Your post ignites a passion to be fervent!
Blessings to you........He is strength....He not only gives but is!
I hope today will be a brighter day for all of you.
Love you,
Cheri
Melissa,
Just looking at the number of posts on your blog confim that your sisters are standing arm and arm with you.
Don't miss a single minute that you have with your mom. I am praying with you and for your family.
Hugs
Diane
Praying today, too...and sending you a hug!
I will keep checking back for updates. My heart is full for you. I pray that God's grace will surround you and your mom and those who love you.

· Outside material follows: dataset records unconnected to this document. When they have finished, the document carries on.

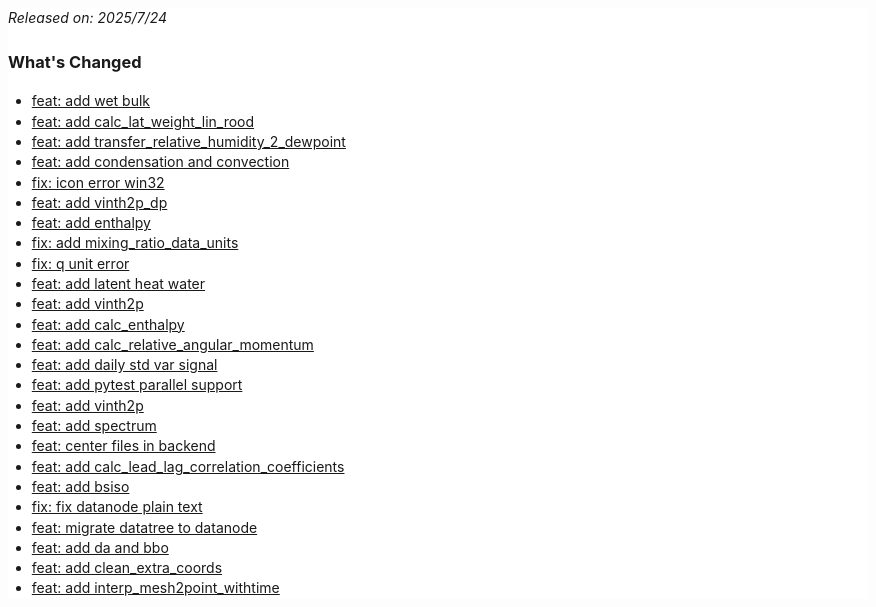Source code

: *Released on: 2025/7/24*

### What's Changed


* [feat: add wet bulk](https://github.com/shenyulu/easyclimate/pull/100/commits/792dbe411933569c6493da9b4f957d3e0dd18e07)
* [feat: add calc_lat_weight_lin_rood](https://github.com/shenyulu/easyclimate/pull/100/commits/af185298fee706f08afdb9b244e4adcef1044d0c)
* [feat: add transfer_relative_humidity_2_dewpoint](https://github.com/shenyulu/easyclimate/pull/100/commits/736616c0a52e9e10182a8ebcc8bdce9a3267a814)
* [feat: add condensation and convection](https://github.com/shenyulu/easyclimate/pull/100/commits/7b003eec652f5fcf02aa2a164702182ea9d1881b)
* [fix: icon error win32](https://github.com/shenyulu/easyclimate/pull/100/commits/a1697b6bb52555d293ba9d57e6c43769687fe040)
* [feat: add vinth2p_dp](https://github.com/shenyulu/easyclimate/pull/100/commits/827604b9060d7783c8e8732240d2880390b33ae0)
* [feat: add enthalpy](https://github.com/shenyulu/easyclimate/pull/100/commits/24b6d9219659c17e3a26bccff19abb65b056a3ea)
* [fix: add mixing_ratio_data_units](https://github.com/shenyulu/easyclimate/pull/100/commits/e20857e0899ed3081cda780aa2371e0da96079b8)
* [fix: q unit error](https://github.com/shenyulu/easyclimate/pull/100/commits/435b7f7918a4bf8362c7852a51b0cc6b8ce255b1)
* [feat: add latent heat water](https://github.com/shenyulu/easyclimate/pull/100/commits/614f1a90ddd7a9971ab494c75a8883836000e1ed)
* [feat: add vinth2p](https://github.com/shenyulu/easyclimate/pull/100/commits/8f799791c8b323955175a91adae3dc993827fe10)
* [feat: add calc_enthalpy](https://github.com/shenyulu/easyclimate/pull/100/commits/004e899ce687e6137e2365f537a97aabed168c0b)
* [feat: add calc_relative_angular_momentum](https://github.com/shenyulu/easyclimate/pull/100/commits/688f58f4974ad0d4531b672ef009f9061b144ac0)
* [feat: add daily std var signal](https://github.com/shenyulu/easyclimate/pull/100/commits/c04565b895177c78a41de28362f97182953e2e3b)
* [feat: add pytest parallel support](https://github.com/shenyulu/easyclimate/pull/100/commits/eb8d99238766d57f15d2ed032b908acbd0388044)
* [feat: add vinth2p](https://github.com/shenyulu/easyclimate/pull/100/commits/ad21fe275feddc4b75194e28ce812b5b701732e5)
* [feat: add spectrum](https://github.com/shenyulu/easyclimate/pull/100/commits/ad61ecb28db27f2ef2fd5b706a6ab7f94868500e)
* [feat: center files in backend](https://github.com/shenyulu/easyclimate/pull/100/commits/d5ef0bec3311e15c8cdeacddd33b515d61cda1b9)
* [feat: add calc_lead_lag_correlation_coefficients](https://github.com/shenyulu/easyclimate/pull/100/commits/0dcc68fe43dd6507a62da4e4396be6ecfbc4ae40)
* [feat: add bsiso](https://github.com/shenyulu/easyclimate/pull/100/commits/06ad3e24fef8f06b47edbd7b517dcd835be2fa04)
* [fix: fix datanode plain text](https://github.com/shenyulu/easyclimate/pull/100/commits/30a8df61f060e76fad1101ed3838a1d3d9012250)
* [feat: migrate datatree to datanode](https://github.com/shenyulu/easyclimate/pull/100/commits/042c56bd86cb847f17b338c0f52dda48c18b6377)
* [feat: add da and bbo](https://github.com/shenyulu/easyclimate/pull/100/commits/0a386caa2f50ad42ddcc79d93707a59bbcdcb55b)
* [feat: add clean_extra_coords](https://github.com/shenyulu/easyclimate/pull/100/commits/29facafa653dd2afe65765a677d4cfd32e2af034)
* [feat: add interp_mesh2point_withtime](https://github.com/shenyulu/easyclimate/pull/100/commits/adb5ae532f7810903afa0351f88e6dd14fcb0e9b)
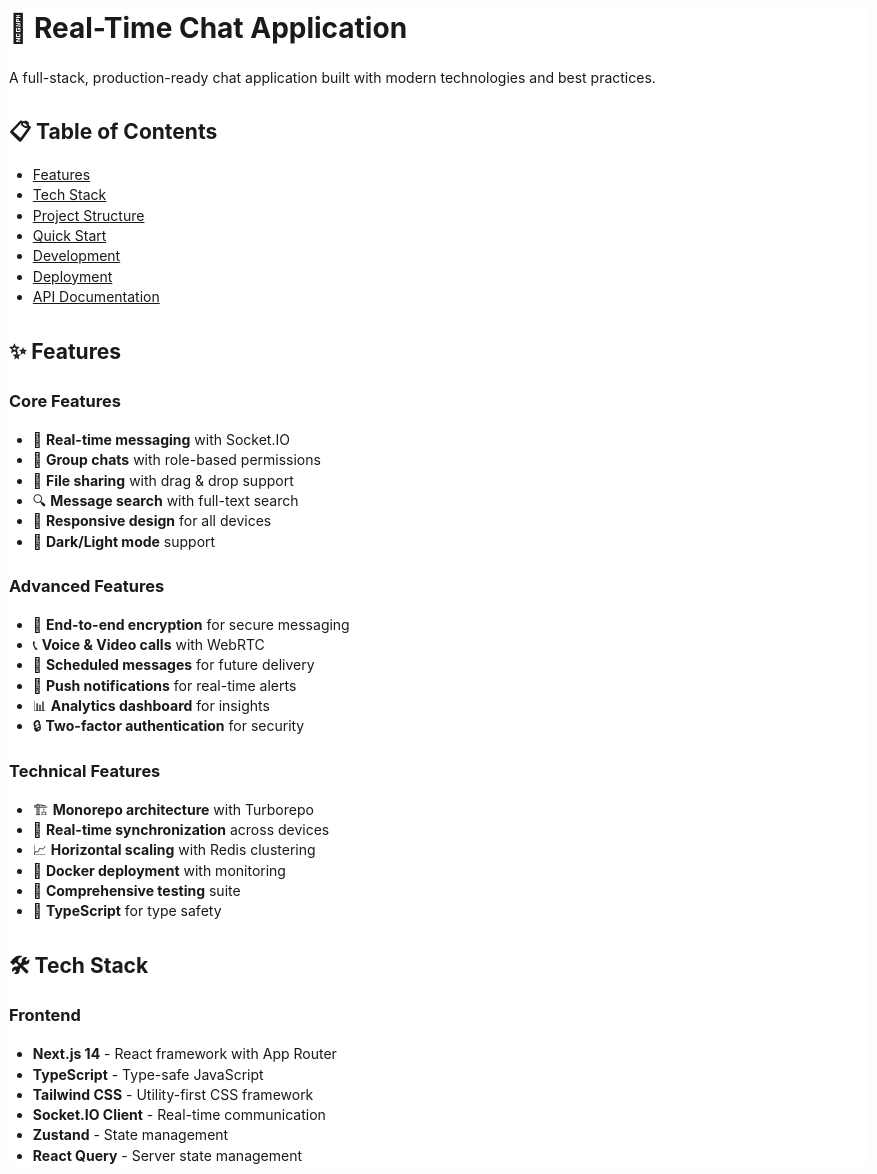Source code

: # 🚀 Real-Time Chat Application

A full-stack, production-ready chat application built with modern technologies and best practices.

## 📋 Table of Contents

- [Features](#features)
- [Tech Stack](#tech-stack)
- [Project Structure](#project-structure)
- [Quick Start](#quick-start)
- [Development](#development)
- [Deployment](#deployment)
- [API Documentation](#api-documentation)

## ✨ Features

### Core Features
- 💬 **Real-time messaging** with Socket.IO
- 👥 **Group chats** with role-based permissions
- 📁 **File sharing** with drag & drop support
- 🔍 **Message search** with full-text search
- 📱 **Responsive design** for all devices
- 🌙 **Dark/Light mode** support

### Advanced Features
- 🔐 **End-to-end encryption** for secure messaging
- 📞 **Voice & Video calls** with WebRTC
- 📅 **Scheduled messages** for future delivery
- 🔔 **Push notifications** for real-time alerts
- 📊 **Analytics dashboard** for insights
- 🔒 **Two-factor authentication** for security

### Technical Features
- 🏗️ **Monorepo architecture** with Turborepo
- 🔄 **Real-time synchronization** across devices
- 📈 **Horizontal scaling** with Redis clustering
- 🐳 **Docker deployment** with monitoring
- 🧪 **Comprehensive testing** suite
- 📝 **TypeScript** for type safety

## 🛠️ Tech Stack

### Frontend
- **Next.js 14** - React framework with App Router
- **TypeScript** - Type-safe JavaScript
- **Tailwind CSS** - Utility-first CSS framework
- **Socket.IO Client** - Real-time communication
- **Zustand** - State management
- **React Query** - Server state management
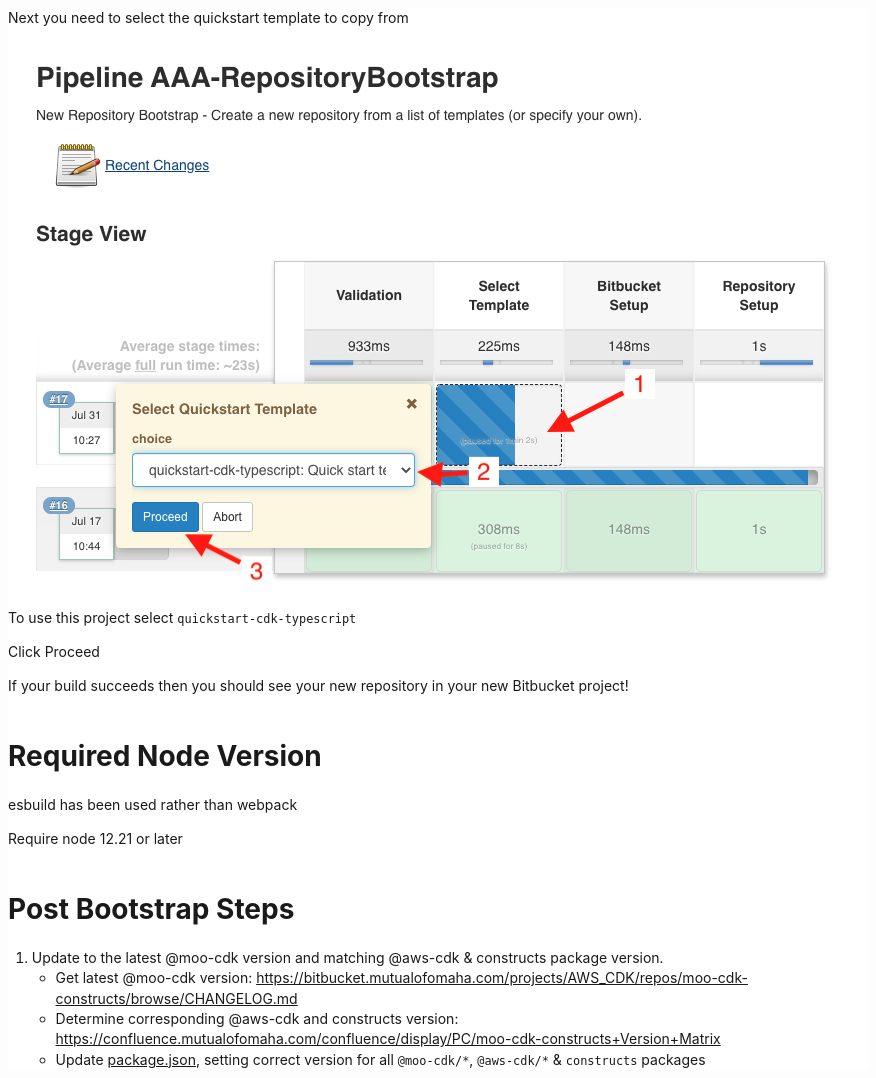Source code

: Next you need to select the quickstart template to copy from

![Jenkins Select Quickstart](img/jenkins-select-quickstart.png)

To use this project select `quickstart-cdk-typescript`

Click Proceed

If your build succeeds then you should see your new repository in your new Bitbucket project!  


<a name="nodeversion"></a>
# Required Node Version
esbuild has been used rather than webpack

Require node 12.21 or later


<a name="post"></a>
# Post Bootstrap Steps
1. Update to the latest @moo-cdk version and matching @aws-cdk & constructs package version. 
   - Get latest @moo-cdk version: https://bitbucket.mutualofomaha.com/projects/AWS_CDK/repos/moo-cdk-constructs/browse/CHANGELOG.md
   - Determine corresponding @aws-cdk and constructs version: https://confluence.mutualofomaha.com/confluence/display/PC/moo-cdk-constructs+Version+Matrix
   - Update [package.json](package.json), setting correct version for all `@moo-cdk/*`, `@aws-cdk/*` & `constructs` packages
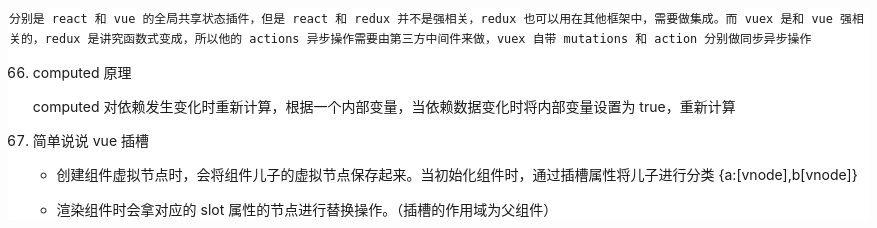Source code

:     分别是 react 和 vue 的全局共享状态插件，但是 react 和 redux 并不是强相关，redux 也可以用在其他框架中，需要做集成。而 vuex 是和 vue 强相关的，redux 是讲究函数式变成，所以他的 actions 异步操作需要由第三方中间件来做，vuex 自带 mutations 和 action 分别做同步异步操作

66. computed 原理

    computed 对依赖发生变化时重新计算，根据一个内部变量，当依赖数据变化时将内部变量设置为 true，重新计算

67. 简单说说 vue 插槽

    - 创建组件虚拟节点时，会将组件儿子的虚拟节点保存起来。当初始化组件时，通过插槽属性将儿子进行分类 {a:[vnode],b[vnode]}

    - 渲染组件时会拿对应的 slot 属性的节点进行替换操作。（插槽的作用域为父组件）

May you find blessings as you walk through this painful time.
Melissa,
I have prayed for you, your mom, and your mom's husband this morning. May the Lord fill you with His grace, His comfort, His peace, and His love.
Melissa, I found you from Joy's ("Pondering) blog.
I just read the post about your mother. I"m so sorry.
My dad had idiopathic pulmonary fibrosis (an incurable lung disease). He met Jesus face to face two weeks ago Wednesday.
I remember when I first found out that he was sick and unless God did a miracle, would be healed in heaven... There was nothing the doctor's could do.
It was not treatable...
Just wanted you to know I understand what you are going through.